Required action
Nothing but the lines below between the line holding "[despace](index.md) → [Doc](doc.md), [R&D](rnd.md)" and the line holding "Mar 29, 2013 RevA", inclusive, should appear in the answer, each set down exactly.

Provided data
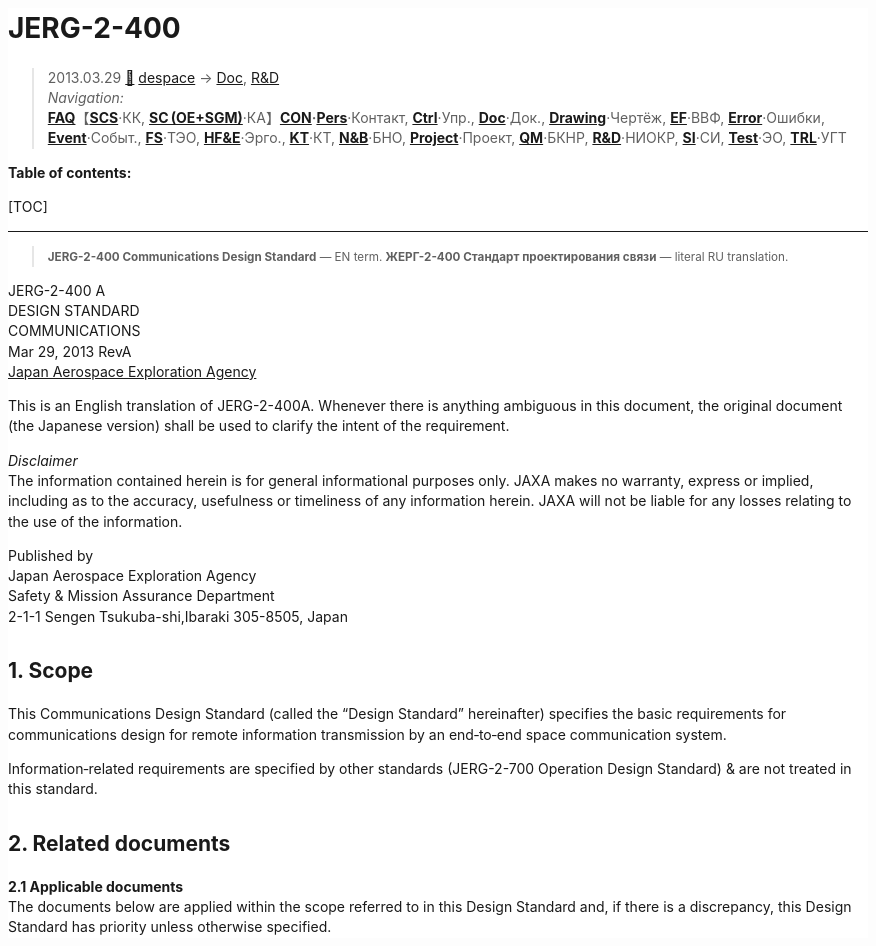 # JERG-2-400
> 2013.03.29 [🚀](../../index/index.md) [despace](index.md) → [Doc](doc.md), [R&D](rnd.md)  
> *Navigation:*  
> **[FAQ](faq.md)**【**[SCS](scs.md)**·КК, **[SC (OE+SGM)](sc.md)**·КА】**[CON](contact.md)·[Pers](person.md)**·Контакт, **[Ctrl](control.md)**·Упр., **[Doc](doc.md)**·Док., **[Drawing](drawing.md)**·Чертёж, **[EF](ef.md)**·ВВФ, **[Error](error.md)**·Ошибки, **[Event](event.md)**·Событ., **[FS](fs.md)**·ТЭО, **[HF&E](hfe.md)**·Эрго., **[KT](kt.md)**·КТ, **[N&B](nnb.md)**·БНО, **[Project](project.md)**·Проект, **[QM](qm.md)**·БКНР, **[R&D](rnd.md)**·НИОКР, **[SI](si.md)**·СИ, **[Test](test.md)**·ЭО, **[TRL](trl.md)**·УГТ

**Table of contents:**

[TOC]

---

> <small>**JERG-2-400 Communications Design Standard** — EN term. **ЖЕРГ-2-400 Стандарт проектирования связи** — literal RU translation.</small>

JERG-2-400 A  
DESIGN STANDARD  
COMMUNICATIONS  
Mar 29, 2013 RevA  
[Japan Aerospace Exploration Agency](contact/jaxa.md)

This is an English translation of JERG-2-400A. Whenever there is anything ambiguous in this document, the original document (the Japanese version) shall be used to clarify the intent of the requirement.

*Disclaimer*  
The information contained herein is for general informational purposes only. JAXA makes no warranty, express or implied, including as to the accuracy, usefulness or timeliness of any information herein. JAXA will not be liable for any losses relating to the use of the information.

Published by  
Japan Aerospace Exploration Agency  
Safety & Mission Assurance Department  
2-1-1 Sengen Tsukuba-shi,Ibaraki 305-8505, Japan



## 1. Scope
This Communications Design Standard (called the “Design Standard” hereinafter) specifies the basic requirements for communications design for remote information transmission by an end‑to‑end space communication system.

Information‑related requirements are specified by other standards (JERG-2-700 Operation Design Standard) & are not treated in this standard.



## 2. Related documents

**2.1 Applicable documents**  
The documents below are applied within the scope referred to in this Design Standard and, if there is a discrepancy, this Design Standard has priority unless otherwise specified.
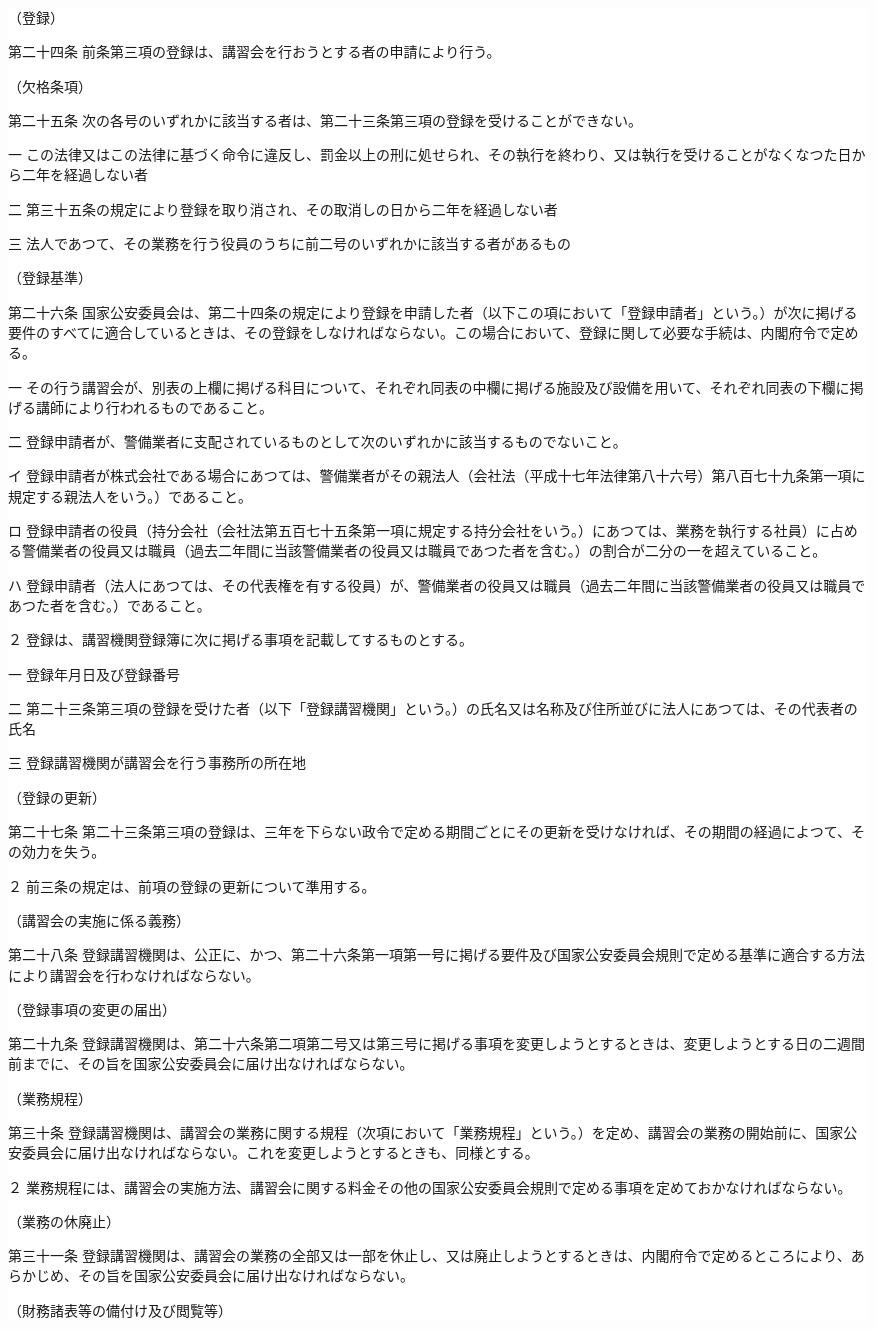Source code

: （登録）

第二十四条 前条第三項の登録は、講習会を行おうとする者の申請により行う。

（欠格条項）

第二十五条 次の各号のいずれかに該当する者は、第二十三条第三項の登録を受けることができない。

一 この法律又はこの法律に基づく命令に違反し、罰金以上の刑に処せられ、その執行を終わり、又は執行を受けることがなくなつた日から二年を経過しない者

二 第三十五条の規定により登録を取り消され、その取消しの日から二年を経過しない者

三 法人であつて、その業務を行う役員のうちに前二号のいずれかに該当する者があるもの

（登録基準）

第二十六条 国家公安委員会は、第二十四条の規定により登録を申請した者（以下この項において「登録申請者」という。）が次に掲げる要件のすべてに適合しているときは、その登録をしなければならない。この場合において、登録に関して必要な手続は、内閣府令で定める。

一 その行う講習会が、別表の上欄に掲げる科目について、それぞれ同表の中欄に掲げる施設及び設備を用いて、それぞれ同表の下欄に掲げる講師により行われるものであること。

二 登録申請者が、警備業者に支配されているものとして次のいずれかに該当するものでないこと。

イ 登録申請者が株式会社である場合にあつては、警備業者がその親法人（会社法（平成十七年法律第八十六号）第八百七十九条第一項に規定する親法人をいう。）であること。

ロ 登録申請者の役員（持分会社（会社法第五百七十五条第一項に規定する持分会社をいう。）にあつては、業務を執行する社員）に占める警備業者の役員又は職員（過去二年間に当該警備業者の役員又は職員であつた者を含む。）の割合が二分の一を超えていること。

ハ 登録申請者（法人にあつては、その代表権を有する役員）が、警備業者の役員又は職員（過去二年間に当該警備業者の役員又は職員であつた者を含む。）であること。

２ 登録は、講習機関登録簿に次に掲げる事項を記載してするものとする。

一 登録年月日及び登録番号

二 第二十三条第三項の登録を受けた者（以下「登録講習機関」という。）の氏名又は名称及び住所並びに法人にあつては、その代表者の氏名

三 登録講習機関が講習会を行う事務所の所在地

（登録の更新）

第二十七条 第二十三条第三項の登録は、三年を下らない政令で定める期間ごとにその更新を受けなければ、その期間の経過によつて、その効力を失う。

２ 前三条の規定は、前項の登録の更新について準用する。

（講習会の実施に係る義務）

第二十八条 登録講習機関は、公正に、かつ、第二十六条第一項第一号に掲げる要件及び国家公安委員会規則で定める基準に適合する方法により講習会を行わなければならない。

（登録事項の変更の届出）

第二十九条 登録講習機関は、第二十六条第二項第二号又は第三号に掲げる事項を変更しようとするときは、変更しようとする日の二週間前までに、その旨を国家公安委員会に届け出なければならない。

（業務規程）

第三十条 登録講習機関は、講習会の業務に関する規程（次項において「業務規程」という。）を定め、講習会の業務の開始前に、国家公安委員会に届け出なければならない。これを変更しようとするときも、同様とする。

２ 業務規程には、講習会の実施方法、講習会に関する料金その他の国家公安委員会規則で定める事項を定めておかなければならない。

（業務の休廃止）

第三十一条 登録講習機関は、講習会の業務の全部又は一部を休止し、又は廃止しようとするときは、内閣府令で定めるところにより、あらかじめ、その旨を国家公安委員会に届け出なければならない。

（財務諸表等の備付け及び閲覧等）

Answer box
> 2013.03.29 [🚀](../../index/index.md) [despace](index.md) → [Doc](doc.md), [R&D](rnd.md)  
> *Navigation:*  
> **[FAQ](faq.md)**【**[SCS](scs.md)**·КК, **[SC (OE+SGM)](sc.md)**·КА】**[CON](contact.md)·[Pers](person.md)**·Контакт, **[Ctrl](control.md)**·Упр., **[Doc](doc.md)**·Док., **[Drawing](drawing.md)**·Чертёж, **[EF](ef.md)**·ВВФ, **[Error](error.md)**·Ошибки, **[Event](event.md)**·Событ., **[FS](fs.md)**·ТЭО, **[HF&E](hfe.md)**·Эрго., **[KT](kt.md)**·КТ, **[N&B](nnb.md)**·БНО, **[Project](project.md)**·Проект, **[QM](qm.md)**·БКНР, **[R&D](rnd.md)**·НИОКР, **[SI](si.md)**·СИ, **[Test](test.md)**·ЭО, **[TRL](trl.md)**·УГТ

**Table of contents:**

[TOC]

---

> <small>**JERG-2-400 Communications Design Standard** — EN term. **ЖЕРГ-2-400 Стандарт проектирования связи** — literal RU translation.</small>

JERG-2-400 A  
DESIGN STANDARD  
COMMUNICATIONS  
Mar 29, 2013 RevA  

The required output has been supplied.